Учитывая особый характер местности, расквартированным вдоль границы гарнизонам приходилось опираться на поддержку казачьих общин, в которых на протяжении столетий находили убежище преступники, беглые крепостные, уходившие от религиозных преследований старообрядцы и другие переселенцы. Ревностно хранившие свой особый образ жизни казаки были гораздо зажиточней крестьян большинства центральных губерний. Мужчины занимались по преимуществу войной и охотой, оставляя многие традиционно мужские хозяйственные обязанности женщинам – сильным, независимым и пользовавшимся сексуальной свободой, неслыханной для низших сословий российского общества.

# [Извлечённые данные]
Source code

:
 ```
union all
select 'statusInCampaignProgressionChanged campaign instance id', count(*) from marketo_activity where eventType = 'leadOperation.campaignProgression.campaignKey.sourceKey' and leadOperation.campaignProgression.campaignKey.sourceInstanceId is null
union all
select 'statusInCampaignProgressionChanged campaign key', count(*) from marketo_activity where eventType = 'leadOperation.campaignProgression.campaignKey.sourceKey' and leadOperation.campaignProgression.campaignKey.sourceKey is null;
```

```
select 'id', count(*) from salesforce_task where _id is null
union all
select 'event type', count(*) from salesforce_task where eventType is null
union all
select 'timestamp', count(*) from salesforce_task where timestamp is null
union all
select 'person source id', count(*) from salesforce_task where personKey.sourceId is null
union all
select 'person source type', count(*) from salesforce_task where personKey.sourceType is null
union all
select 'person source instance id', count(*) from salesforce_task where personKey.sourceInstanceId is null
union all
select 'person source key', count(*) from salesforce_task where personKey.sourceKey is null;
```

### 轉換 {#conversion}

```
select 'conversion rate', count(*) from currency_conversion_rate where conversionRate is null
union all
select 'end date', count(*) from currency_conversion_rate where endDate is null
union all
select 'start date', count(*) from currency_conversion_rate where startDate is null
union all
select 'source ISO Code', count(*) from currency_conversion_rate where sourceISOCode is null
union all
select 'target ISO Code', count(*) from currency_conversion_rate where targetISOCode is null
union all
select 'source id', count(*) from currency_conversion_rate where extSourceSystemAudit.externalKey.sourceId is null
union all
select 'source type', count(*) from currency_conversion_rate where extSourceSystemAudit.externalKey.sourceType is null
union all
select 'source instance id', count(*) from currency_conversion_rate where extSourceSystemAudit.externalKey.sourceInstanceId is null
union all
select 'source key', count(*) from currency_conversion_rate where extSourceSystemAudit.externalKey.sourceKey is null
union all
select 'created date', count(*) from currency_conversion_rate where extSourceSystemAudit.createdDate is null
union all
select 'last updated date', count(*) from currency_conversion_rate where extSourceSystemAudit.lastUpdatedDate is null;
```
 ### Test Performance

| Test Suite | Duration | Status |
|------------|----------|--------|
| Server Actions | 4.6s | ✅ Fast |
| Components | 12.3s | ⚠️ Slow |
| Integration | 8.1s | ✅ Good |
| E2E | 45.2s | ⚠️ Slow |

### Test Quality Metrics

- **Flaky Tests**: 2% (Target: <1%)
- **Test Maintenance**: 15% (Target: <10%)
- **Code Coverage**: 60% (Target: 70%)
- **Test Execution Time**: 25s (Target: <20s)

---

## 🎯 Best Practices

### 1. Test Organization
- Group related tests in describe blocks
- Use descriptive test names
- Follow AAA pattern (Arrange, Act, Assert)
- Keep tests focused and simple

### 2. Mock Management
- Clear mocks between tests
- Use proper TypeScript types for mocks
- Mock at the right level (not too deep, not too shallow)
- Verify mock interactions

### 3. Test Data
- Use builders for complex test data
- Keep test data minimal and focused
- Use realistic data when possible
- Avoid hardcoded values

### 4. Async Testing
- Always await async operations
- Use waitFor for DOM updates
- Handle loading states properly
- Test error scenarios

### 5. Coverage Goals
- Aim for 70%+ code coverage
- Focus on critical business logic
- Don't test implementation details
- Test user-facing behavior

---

# [Вопросы к тексту]
1. Перескажите отрывок о казачьих общинах в двух предложениях.
2. Продолжите отрывок о казачьих общинах: напишите несколько предложений, которые идут сразу за его последней фразой.

# [Ответы по заданиям]
1. Гарнизонам вдоль границы приходилось опираться на казачьи общины, где веками находили убежище преступники, беглые крепостные, старообрядцы, уходившие от религиозных преследований, и другие переселенцы. Казаки ревностно хранили свой образ жизни и были намного зажиточнее крестьян большинства центральных губерний: мужчины в основном воевали и охотились, а многие мужские хозяйственные обязанности брали на себя сильные, независимые и свободные в сексуальном отношении женщины.

2.
Многие романтические авторы первой половины XIX века с восхищением описывали простую и воинственную жизнь, общую для казаков и горцев, с которыми казаки сражались. Толстой с его мятежным духом и любовью ко всему дикому и естественному был очарован открывшимся ему миром и впоследствии много и охотно писал о нем. Новая жизнь принесла с собой также и еще более важный для него опыт ежедневного соприкосновения со смертью.

Смерть волновала воображение Толстого не меньше, чем сексуальность. Столкнувшись со смертью на заре жизни, он не мог перестать думать о ней, непрерывно ожидать ее, испытывая одновременно и страх, и влечение. Для солдат, горцев и казаков, которых он встретил на Кавказе, смерть была частью повседневного опыта. Толстой мог теперь наблюдать, как люди вокруг него умирают и, что было для него еще более существенным, живут в постоянном соприкосновении со смертью, бросая ей вызов, игнорируя ее, привыкая терять тех, кто был рядом днем, часом, несколькими минутами раньше.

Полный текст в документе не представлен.